§ **Extrait du texte**:
____
A
l’occasion de la 24e édition de La Grande Palabre, le groupe Samory,
éditeur de Germinal et ses partenaires (Harmattan Cameroon, La Fondation
Gabriel Péri, Dynamique citoyenne, le quotidien Le Messager, Radio
Cheikh Anta Diop, Addec et Human Rights Initiatives (HRI)), vous
invitent à prendre personnellement part à la réflexion
(conférence-débat) qu’ils organisent à Yaoundé, le jeudi 29 novembre
2012, au Djeuga Palace hôtel à 14h sur le thème:
Conditions sociales et réformes institutionnelles pour une transition pacifique au Cameroun
Contexte
Le 06 novembre 2012 le président de la République
du Cameroun qui a déjà 80 ans sonnés, a fêté ses 30 années passées à la
magistrature suprême. À cela, si on ajoute six années passées à la
présidence de la République comme Secrétaire général cumulativement avec
ses fonctions de directeur du cabinet civil, ministre d’État Secrétaire
général et sept années de séjour à la primature comme premier ministre
depuis 1975, le chef de l’État, Paul Biya occupe les hautes cimes de la
souveraineté nationale depuis…45 ans. Mais quelle longévité aux
affaires!
Que dire des retombées ? La moisson n’est pas abondante. La longévité de
M. Paul Biya à la tête de l’État, ne fait pas bon ménage avec les
ressources générées. Les provisions ne sont pas en adéquation avec les
efforts et les sacrifices consentis par les Camerounais. À longueur de
journée, la rhétorique de la paix est scandée, alors que le panier de la
ménagère est vide ; les injustices et les inégalités sociales sont
nombreuses ; le drame de la misère noire est perpétuel et indescriptible
dans les foyers. Les riches et les gueux (qui s’amoncellent tous les
jours), se côtoient à distance ; le taux de chômage connaît un
accroissement exponentiel; les syndicats du crime et les gangs de
malfrats sèment à tout vent et dans l’impunité, l’insécurité et la peur
dans les villes…Pour tout dire, entre Paul Biya et les miséreux des
quartiers malfamés, la romance a viré au roman noir.
Dans ce contexte, ouvertement et potentiellement conflictogène, le Cameroun est devenu un sujet d’inquiétude. Les Camerounais ont pour la plupart, du mal à imaginer un passage de témoin dans la paix et la sérénité, quand bien même les dispositions constitutionnelles en la matière seraient mises en branle. Il suffit de les côtoyer pour sentir comme une vive appréhension quant aux lendemains d’une éventuelle vacance du pouvoir ou de passage de témoin à la tête des institutions républicaines. Des observateurs avertis et/ou plus ou moins intéressés n’hésitent pas à qualifier le contexte camerounais de « potentiellement explosif » et de taxer le pays dirigé par M. Paul Biya de «pays à fort potentiel d’instabilité». De sorte que cette Afrique en miniature est devenue « un champ d’observation prisé et un objet d’analyses fouillées des politistes, juristes, économistes et des géostratèges ». — (Paul Ango Ela, La Prévention des conflits en Afrique centrale)
____
§ **Énoncé**: Poursuivez le texte sur la transition pacifique au Cameroun à la suite de sa dernière phrase.

§ **Lignes de données**:
____
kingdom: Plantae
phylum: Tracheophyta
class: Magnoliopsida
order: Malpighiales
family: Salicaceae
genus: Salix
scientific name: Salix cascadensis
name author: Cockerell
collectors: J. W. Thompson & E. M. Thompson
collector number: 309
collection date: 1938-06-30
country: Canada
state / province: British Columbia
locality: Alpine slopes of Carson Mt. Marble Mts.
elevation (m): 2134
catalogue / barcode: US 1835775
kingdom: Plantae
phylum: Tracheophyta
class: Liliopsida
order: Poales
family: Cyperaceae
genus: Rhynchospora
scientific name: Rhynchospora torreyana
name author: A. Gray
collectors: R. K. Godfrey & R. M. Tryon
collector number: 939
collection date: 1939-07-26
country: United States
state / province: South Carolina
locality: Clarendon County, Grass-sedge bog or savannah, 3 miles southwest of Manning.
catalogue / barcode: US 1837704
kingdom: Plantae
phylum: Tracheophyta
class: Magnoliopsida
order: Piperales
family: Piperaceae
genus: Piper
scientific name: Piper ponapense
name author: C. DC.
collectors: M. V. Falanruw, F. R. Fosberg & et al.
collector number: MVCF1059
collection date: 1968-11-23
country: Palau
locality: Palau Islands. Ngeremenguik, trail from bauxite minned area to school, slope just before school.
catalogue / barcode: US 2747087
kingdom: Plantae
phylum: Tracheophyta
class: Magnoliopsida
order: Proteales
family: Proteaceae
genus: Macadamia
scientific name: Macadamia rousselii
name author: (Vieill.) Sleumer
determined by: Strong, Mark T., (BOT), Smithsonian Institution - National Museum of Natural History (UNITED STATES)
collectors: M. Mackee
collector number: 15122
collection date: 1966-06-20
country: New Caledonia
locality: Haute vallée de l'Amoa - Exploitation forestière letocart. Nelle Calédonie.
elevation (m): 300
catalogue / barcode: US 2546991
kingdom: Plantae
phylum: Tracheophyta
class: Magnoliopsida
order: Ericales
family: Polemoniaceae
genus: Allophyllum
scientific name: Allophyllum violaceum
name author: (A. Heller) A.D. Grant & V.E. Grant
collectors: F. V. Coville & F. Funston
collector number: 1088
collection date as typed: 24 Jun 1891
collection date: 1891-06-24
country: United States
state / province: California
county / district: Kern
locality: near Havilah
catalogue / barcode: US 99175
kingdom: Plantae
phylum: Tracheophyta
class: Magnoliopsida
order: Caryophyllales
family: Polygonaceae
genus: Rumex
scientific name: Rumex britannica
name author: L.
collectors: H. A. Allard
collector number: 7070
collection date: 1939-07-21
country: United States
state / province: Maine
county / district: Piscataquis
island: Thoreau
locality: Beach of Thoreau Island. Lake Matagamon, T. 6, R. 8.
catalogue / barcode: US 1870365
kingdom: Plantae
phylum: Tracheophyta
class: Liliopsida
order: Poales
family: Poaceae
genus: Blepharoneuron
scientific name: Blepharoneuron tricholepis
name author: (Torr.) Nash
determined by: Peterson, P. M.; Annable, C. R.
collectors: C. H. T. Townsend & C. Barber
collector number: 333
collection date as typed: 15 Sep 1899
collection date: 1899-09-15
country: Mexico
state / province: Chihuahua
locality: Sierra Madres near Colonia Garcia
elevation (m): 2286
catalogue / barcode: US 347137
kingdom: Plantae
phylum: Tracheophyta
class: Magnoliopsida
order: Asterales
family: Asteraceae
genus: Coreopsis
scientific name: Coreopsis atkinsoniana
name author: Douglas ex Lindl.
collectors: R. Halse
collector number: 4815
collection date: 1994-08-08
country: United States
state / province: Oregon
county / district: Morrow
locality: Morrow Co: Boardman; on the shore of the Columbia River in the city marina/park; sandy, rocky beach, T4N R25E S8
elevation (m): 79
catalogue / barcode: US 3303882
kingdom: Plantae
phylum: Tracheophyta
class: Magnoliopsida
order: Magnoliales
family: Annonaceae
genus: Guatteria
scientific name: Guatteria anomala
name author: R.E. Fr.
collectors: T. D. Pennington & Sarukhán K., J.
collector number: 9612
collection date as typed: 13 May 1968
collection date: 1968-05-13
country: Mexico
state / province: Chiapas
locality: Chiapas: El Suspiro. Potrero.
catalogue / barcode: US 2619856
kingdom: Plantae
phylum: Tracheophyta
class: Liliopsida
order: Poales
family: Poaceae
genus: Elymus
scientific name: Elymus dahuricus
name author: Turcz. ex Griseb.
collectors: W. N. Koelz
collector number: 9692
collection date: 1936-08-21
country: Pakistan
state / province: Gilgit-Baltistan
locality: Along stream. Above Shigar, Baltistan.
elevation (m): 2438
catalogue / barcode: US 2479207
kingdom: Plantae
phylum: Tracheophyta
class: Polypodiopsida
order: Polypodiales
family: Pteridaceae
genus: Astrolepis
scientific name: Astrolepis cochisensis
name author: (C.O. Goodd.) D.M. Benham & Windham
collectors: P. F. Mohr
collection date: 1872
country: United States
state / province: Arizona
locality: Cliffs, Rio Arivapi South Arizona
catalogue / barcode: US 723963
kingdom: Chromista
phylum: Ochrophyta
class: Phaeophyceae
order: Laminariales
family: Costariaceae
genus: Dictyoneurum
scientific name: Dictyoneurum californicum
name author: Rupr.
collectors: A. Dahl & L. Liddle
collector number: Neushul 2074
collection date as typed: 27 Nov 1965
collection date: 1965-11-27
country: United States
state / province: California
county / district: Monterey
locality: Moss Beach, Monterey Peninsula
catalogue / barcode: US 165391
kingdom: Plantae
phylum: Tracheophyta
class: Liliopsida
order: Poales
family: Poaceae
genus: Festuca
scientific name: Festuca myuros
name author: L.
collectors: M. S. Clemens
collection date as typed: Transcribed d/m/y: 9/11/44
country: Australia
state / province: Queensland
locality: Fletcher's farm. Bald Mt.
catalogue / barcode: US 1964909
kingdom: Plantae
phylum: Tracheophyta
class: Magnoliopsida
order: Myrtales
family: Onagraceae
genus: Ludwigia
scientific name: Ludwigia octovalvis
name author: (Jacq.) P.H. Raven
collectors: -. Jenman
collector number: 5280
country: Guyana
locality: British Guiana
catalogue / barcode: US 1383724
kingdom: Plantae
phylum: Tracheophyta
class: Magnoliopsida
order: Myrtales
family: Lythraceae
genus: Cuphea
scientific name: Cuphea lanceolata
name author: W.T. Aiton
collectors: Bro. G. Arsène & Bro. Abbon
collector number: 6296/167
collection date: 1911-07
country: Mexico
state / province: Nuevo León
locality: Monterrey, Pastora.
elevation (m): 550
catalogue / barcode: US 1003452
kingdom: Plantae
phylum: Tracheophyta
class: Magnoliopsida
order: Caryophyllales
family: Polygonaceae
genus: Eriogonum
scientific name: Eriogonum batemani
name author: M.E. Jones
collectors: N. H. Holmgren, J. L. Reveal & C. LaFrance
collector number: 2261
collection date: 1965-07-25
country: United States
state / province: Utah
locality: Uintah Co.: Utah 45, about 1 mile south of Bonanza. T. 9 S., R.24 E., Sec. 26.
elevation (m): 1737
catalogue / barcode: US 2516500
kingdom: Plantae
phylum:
____
§ **Réponse finale**:
Des scénarii calqués soit sur le «génocide rwandais», soit sur la «crise ivoirienne», soit sur la «guerre des Balkans» ou simplement sur un coup d’État, sont envisageables et envisagés
Alarmisme ? Peut-être. Mais, «cela n’est pas à exclure, la paix tant vantée au Cameroun peut basculer dans l’horreur pendant les moments de flottement s’il y en a. La Loi fondamentale se retrouverait ainsi à l’épreuve des ambitions personnelles, des batailles de clans ou des calculs mesquins », commente un observateur de la scène politique camerounaise dans les colonnes du journal La Météo. Surtout qu’au Cameroun, précise un autre observateur, on assiste à une instabilité chronique des normes, voire des institutions.
À l’observation, ce n’est pas la première fois que le devenir du système mis en place par M. Biya, donc celui du Cameroun, fait l’objet de spéculations et d’inquiétude. Seulement, tel un roseau qui se tord sans rompre, M. Paul Biya est toujours parvenu, par des moyens contestables et/ou contestés, c’est selon, à surmonter toutes les crises qui ont émaillé son magistère.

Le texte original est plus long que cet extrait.